> **Dataset content**
::::

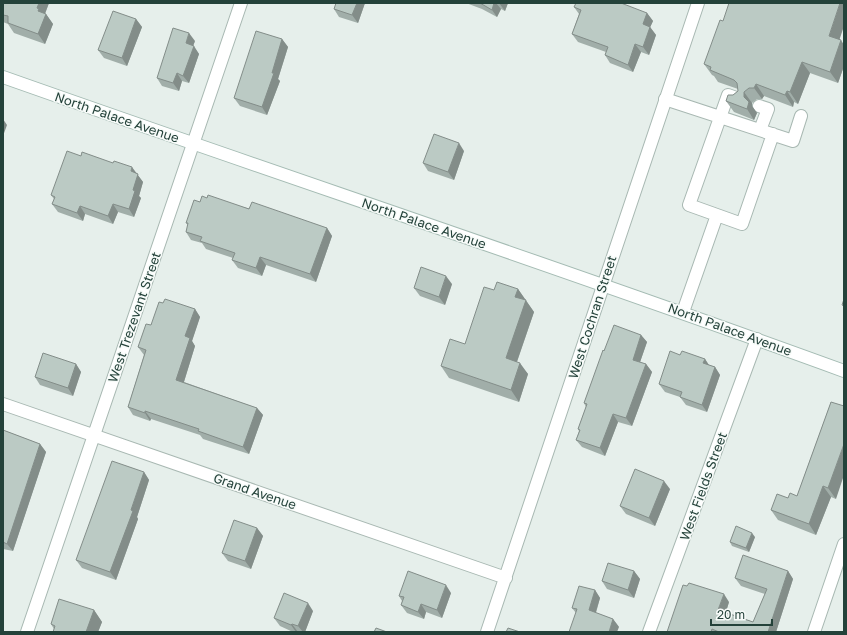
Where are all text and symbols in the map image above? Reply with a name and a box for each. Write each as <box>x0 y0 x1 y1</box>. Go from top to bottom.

::::

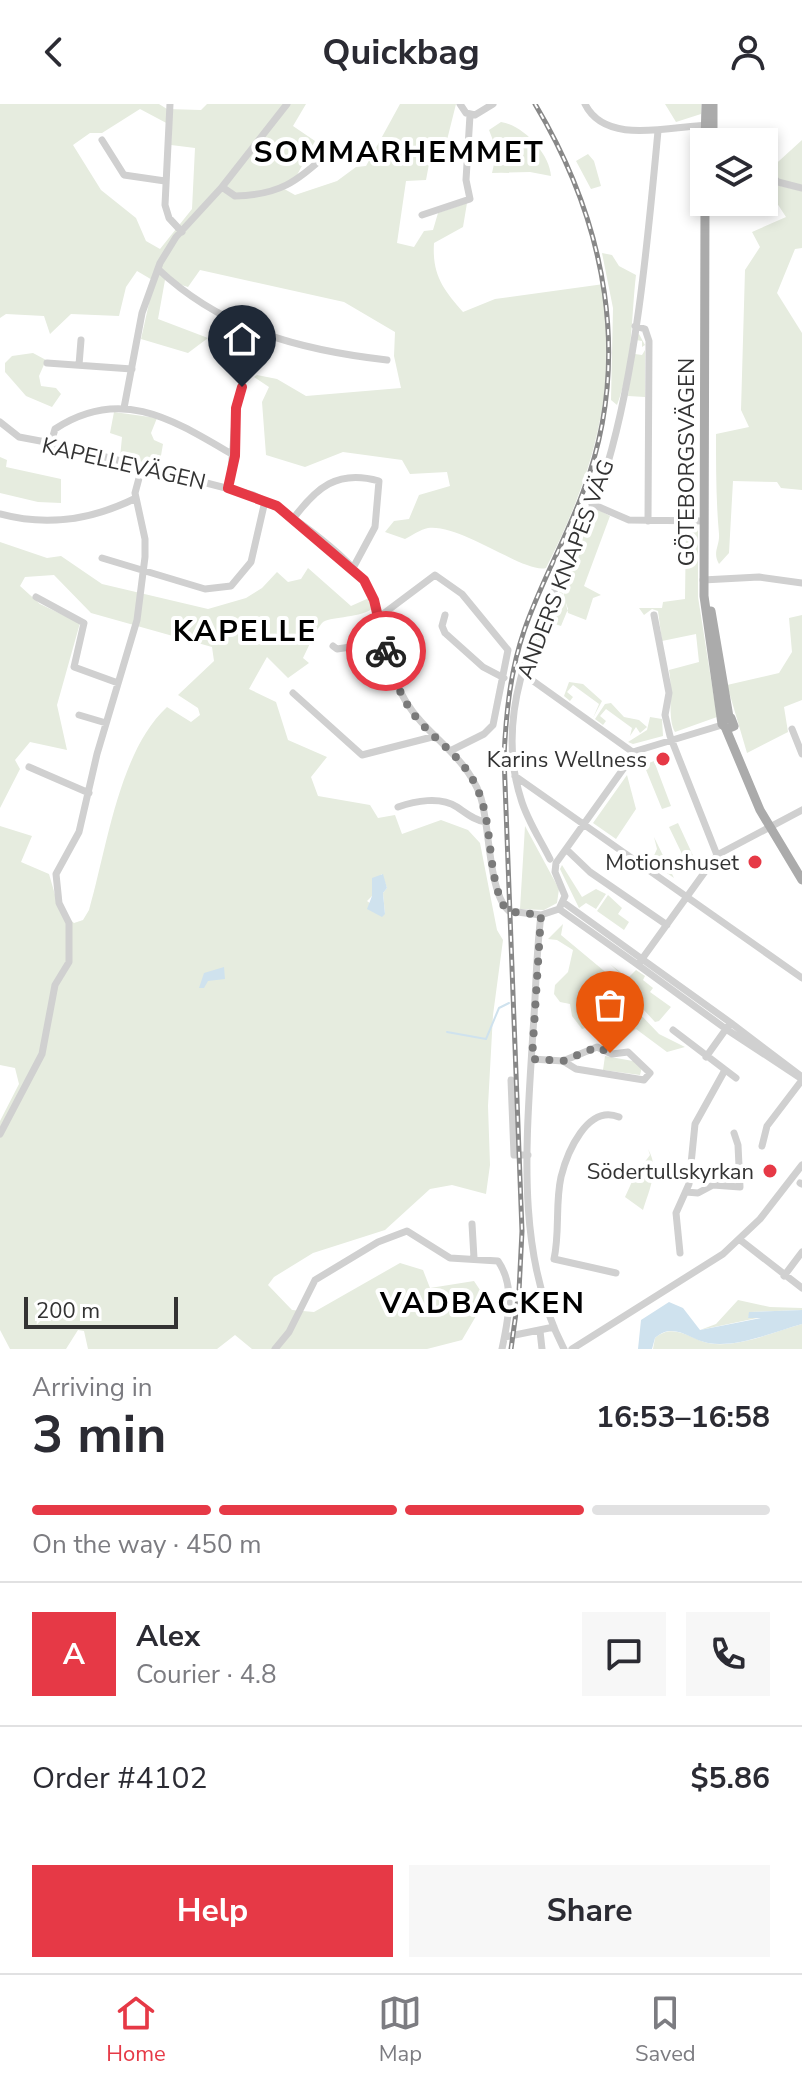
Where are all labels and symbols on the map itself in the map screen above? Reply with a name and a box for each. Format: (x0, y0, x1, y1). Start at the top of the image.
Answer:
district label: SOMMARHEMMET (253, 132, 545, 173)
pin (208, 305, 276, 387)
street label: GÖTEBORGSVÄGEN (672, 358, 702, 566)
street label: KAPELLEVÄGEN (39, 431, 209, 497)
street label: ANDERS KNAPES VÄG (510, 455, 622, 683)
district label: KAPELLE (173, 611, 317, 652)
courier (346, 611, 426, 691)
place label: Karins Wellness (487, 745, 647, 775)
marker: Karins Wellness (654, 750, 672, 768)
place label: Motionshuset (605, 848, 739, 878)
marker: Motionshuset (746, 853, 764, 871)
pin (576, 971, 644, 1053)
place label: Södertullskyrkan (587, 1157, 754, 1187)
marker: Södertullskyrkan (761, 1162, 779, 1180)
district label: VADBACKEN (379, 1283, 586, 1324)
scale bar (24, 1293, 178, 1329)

::::

> **What the exercise asks**
After reading through the records, count the lines that hold the string "above" and give only the count.

> **Output below**
2